Personal information
- Date of birth: unknown
- Position: Forward

Senior career*
- Years: Team / Apps / (Gls)
- Guaraní

International career
- 1922–1929: Paraguay / 28 / (7)

= Luis Fretes =

Paraguayan footballer

Luis Fretes was a Paraguayan footballer who played as a forward.

As a player for Club Guaraní, he participated in the 1922 South American Championship, in which the Paraguay national team finished as runners-up in South America. Fretes played in three matches, against Chile, in which he scored a goal, Uruguay, and Brazil in the championship play-off.

The following year, he participated in the 1923 South American Championship, where Paraguay finished in third place.
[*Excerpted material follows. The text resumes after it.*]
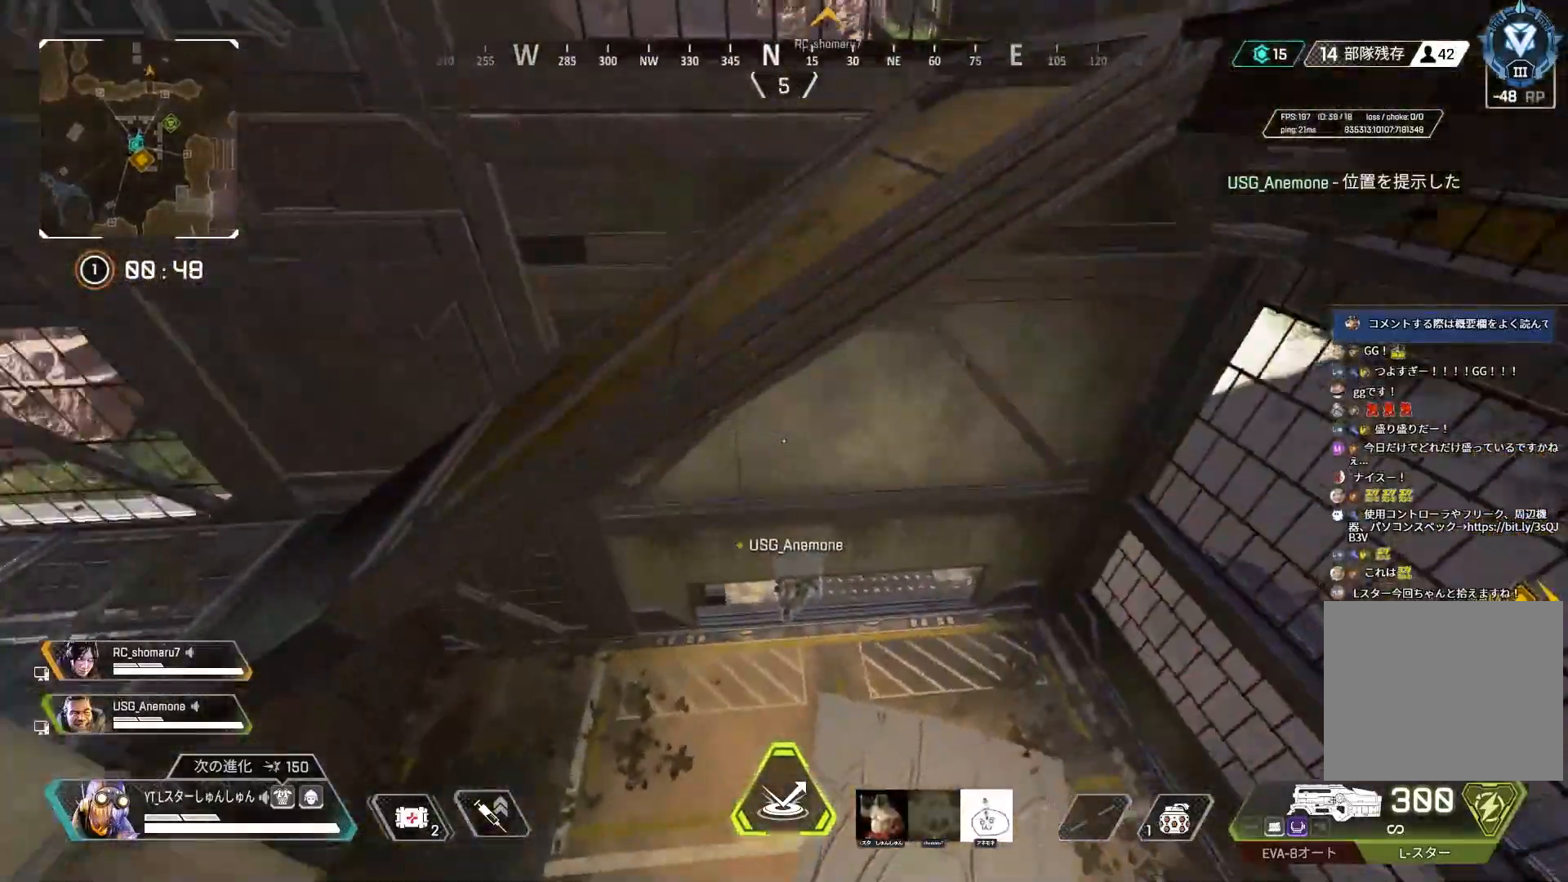
{"buttons": [], "left_stick": "up-right", "right_stick": "up", "events": [[250, "left_stick", "up-right"], [500, "right_stick", "up"]]}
Fretes played in all three matches, against Argentina, in which he scored a goal, Uruguay and Brazil.

In 1923, Fretes won the Paraguayan championship with Guaraní.

He subsequently participated in the 1924 South American Championship, where Paraguay again finished in third place. Fretes played in all three matches, against Argentina, Uruguay and Chile.

Fretes made his fourth appearance in the continental championship at the 1925 South American Championship, where Paraguay finished in last place among the three participating teams. He played in all four matches, appearing in both matches against Argentina and both matches against Brazil. He scored a goal in the second match against Brazil.

The 1926 South American Championship was his fifth continental championship. Paraguay finished fourth, and Fretes played in three matches, against Argentina, Bolivia and Uruguay.

He made his sixth and final appearance in the continental championship at the 1929 South American Championship, where Paraguay finished as runners-up. Fretes played only in the match against Peru.

Fretes also participated in the 1924, 1925 and 1926 Copa Chevallier Boutell tournaments. Between 1922 and 1929, he made 28 appearances for Paraguay and scored seven goals.

== Bibliography ==
- Tomasz Wołek, Encyklopedia piłkarska FUJI. Copa America, Wydawnictwo GiA, Katowice, 1995, ISBN 83-902751-2-0, pp. 25, 28, 37, 39, 41, 46.